3. Alle antretenden Parteien und auch die WG haben 14 Direktkandidaten in den 14 Wahlkreisen aufgestellt. Insgesamt sind in der Hansestadt 70 Bürgerinnen und Bürger bereit, sich ehrenamtlich auf kommunaler Ebene zu engagieren.

4. Nicht alle Parteien waren in der Lage, für ihre „Reservelisten“ mehr als 14 Bürgerinnen und Bürger zu überzeugen, sich öffentlich zu ihrer Bereitschaft zu bekennen, für ihre Partei im Bedarfsfall zur Mitarbeit in der Stadtvertretung zur Verfügung zu stehen.  Bei den Grünen waren nicht einmal alle Direktkandidaten dazu bereit. Dies sind die Zahlen der Reservelisten: CDU: 41, SPD: 22. WG: 14. FDP 14. Bündnis 90/ Die Grünen fanden nur 10 Bürgerinnen und Bürger für ihre Reserveliste.

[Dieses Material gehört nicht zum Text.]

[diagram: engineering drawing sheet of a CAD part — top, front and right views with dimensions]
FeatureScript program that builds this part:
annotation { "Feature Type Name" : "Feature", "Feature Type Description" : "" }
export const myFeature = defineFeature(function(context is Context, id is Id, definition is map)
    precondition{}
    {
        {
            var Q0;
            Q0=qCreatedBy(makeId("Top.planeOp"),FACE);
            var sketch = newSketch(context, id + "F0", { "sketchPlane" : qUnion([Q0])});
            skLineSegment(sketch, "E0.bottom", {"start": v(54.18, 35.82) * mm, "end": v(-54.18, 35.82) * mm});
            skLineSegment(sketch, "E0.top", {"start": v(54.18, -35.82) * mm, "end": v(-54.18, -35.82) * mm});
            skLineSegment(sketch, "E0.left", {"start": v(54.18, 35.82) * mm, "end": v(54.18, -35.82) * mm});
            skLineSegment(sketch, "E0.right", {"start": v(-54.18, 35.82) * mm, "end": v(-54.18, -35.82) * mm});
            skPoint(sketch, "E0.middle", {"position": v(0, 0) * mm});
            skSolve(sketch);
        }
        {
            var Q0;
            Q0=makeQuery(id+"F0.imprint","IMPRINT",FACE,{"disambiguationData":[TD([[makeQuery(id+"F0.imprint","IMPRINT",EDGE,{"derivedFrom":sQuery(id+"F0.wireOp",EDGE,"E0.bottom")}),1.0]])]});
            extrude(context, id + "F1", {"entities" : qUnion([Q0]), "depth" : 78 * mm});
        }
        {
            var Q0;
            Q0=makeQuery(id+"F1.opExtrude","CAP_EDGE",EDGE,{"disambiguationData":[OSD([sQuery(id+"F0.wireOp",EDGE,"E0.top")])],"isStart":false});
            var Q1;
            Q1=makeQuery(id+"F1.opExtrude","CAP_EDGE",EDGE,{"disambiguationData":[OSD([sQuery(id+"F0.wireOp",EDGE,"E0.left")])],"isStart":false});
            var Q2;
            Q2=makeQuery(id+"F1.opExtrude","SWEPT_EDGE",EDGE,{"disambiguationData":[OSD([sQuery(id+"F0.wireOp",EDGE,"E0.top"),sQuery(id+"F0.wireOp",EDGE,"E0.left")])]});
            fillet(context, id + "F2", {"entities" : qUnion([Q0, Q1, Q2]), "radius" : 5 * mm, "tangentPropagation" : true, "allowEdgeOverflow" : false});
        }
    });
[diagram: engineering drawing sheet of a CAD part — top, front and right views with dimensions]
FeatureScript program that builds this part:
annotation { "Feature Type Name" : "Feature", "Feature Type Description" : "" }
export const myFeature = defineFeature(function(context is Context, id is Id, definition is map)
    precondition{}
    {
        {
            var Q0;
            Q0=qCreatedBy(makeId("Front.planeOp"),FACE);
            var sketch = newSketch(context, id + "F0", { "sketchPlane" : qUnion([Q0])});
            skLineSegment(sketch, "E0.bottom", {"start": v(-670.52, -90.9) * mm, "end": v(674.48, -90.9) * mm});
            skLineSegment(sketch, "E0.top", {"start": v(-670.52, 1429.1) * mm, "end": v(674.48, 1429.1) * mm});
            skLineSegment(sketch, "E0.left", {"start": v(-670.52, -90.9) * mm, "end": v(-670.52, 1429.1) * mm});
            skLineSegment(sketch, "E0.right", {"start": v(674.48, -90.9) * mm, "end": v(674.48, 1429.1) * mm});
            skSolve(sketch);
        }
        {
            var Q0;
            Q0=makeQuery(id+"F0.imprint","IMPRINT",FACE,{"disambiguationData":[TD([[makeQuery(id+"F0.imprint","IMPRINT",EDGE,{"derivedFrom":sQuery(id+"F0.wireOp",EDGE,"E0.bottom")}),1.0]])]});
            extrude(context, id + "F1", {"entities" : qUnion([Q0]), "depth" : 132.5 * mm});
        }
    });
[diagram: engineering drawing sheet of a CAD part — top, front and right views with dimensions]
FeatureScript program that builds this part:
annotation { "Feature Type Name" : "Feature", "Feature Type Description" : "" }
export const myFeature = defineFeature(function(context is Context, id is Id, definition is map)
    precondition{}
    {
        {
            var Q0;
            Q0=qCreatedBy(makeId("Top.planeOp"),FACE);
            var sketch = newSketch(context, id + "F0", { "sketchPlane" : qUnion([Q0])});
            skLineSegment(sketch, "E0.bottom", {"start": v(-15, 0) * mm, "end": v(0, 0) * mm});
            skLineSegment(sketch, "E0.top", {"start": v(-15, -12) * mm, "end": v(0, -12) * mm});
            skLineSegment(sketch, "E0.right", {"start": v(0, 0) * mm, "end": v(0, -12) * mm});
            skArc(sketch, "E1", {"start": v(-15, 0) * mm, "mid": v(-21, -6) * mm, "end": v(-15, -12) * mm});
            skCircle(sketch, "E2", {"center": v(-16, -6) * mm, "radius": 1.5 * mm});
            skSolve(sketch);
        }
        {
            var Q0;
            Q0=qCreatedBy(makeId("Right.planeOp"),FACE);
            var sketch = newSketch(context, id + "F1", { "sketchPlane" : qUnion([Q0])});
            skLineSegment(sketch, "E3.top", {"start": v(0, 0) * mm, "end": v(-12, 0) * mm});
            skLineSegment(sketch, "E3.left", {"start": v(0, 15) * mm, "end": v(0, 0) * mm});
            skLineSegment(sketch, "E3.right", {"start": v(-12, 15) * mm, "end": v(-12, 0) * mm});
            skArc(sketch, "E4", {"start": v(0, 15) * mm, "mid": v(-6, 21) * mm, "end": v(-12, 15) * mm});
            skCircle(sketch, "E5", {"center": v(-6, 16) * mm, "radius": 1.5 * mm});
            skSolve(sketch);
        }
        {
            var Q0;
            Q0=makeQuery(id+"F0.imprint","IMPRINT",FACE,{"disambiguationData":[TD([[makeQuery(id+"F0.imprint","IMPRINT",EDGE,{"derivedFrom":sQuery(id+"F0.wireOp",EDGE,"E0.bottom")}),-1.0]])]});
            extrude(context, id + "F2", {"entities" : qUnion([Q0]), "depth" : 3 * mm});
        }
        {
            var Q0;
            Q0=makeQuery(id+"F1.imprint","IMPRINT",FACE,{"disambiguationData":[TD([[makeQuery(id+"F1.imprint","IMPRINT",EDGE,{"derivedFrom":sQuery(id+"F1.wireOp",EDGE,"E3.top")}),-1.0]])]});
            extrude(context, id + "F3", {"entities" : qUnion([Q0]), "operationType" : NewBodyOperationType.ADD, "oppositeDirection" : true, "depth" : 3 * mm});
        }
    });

Zur Erläuterung: Von den Stadtvertretern werden 14 direkt in ihren Wahlkreisen gewählt, in denen sie auf dem Stimmzettel stehen. Die anderen 14 Stadtvertreter werden auf der Grundlage eines mathematischen Verfahrens (festgelegt im Kommunalwahlgesetz) auf der Grundlage der erreichten gültigen Stimmen der Partei oder Gruppierung bei der Wahl am 13. September auf der Grundlage ihrer Reserveliste bestimmt. Die kleineren Parteien und Gruppierungen konnten ihre Kandidaten – und Reservelisten z.T. nur  durch die Nennung von Familienangehörigen auf 14 Personen bringen.